In a few hours, my dentist will pry the crown off Tooth 19. Rolling the stone from the tomb: that’s how I think of it, exhuming a part of my skeleton I thought long-since buried. It’s not a dental procedure. It’s an autopsy. He is looking for signs of infection in the pulp my previous dentist left behind. Pulp. Living tissue entombed by gutta percha filling.
In its own way, it’s a resurrection. How do I know the pulp was always there? How do I know it hasn’t reappeared? I am not ready to reveal all the endodontic details that have led me to this thinking, but I see it as confirmation that my magic spell is working.
Not that I anticipated my teeth coming back to life. Not that I wanted my root canals re-done. But still. The poetry of this side effect pleases me. Magic has consequences. Messing with the timeline has consequences. Resurrection has consequences.
Of course it does.
“See how your roots curl and twist,” the dentist said last week when he examined my x-rays.
(x-ray of tooth 19 — on a side note, I realized too late that I sent the x-ray for the opposite side of my mouth to DIAGRAM for Partial Match, linked at top also … well, no bother. They are both screwed up.)
Don’t I ever, I thought.
He traced his finger down one of the tentacles and stopped where the radiopaque trail did, abruptly, like a gutta percha highway that never got completed. A dead end. Except, not dead. Alive. And that’s the problem. “As long as there’s pulp in there, you are at risk of infection,” he said. “It could break the teeth apart.” Teeth, plural, because I have a mouth full of unfinished root canals. My teeth are always breaking thanks to epilepsy and the medications for it. It’s only a matter of time before one of them turns electric, like a fluorescent bulb flickering on, except instead of radiating light, radiating pain.

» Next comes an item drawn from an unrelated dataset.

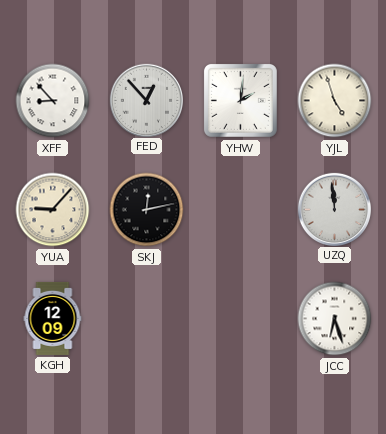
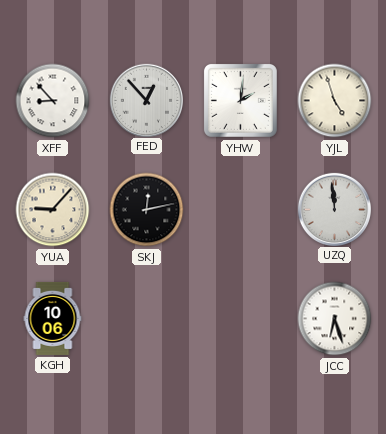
KGH: 12:09 -> 10:06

But pain is a kind of light.
I have always thought these teeth — Tooth 19 in particular — were haunted. They ache even though they shouldn’t, a phenomenon I have always called “phantom pain.” My previous dentist dismissed it. “Dead teeth do not hurt,” he said. “That’s the wonder of root canals.”

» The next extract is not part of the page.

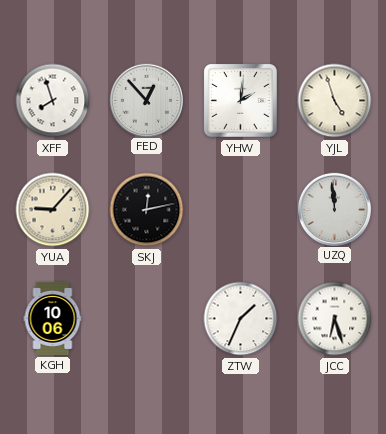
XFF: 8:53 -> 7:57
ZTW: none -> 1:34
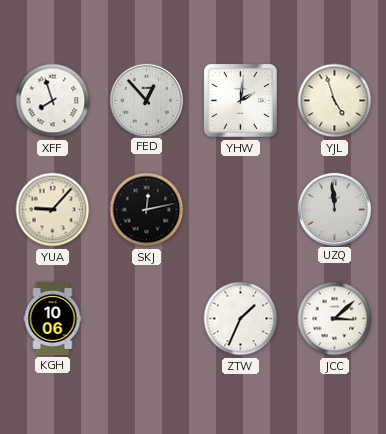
JCC: 6:27 -> 3:08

It’s also the danger of them. If bacteria get left behind or invade, you don’t feel the infection until it’s too late.
Maybe the pain was jaw sprain, I began to believe. But now I wonder if it wasn’t the stirrings of something else.
“If you had said it bothered you from sweets or cold, I would say that’s in your head,” my new dentist said. “But the ache? There’s good reason for that. This tooth is alive.”

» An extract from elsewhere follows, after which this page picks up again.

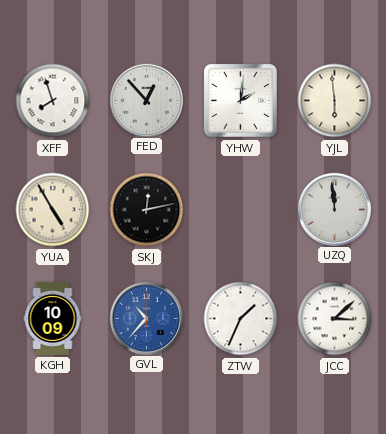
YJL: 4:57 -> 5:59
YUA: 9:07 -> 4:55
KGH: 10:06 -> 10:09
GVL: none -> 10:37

It’s not just the tooth. The crown on Tooth 19 is all wrong. Always has been wrong. See that little shelf hanging over the edge? Food and bacteria have gotten caught in it–like a trap, like it’s luring them there–and the tooth is decaying. It could shatter. It might not even make it through this procedure. We will see. The gum area around it is inflamed, which is pushing my teeth apart.
Pushing my teeth apart.
It’s almost as if the tooth is erupting all over again from my gums.
“That will make your jaw ache, too,” my dentist said.
What do you expect, when you don’t seal the tomb?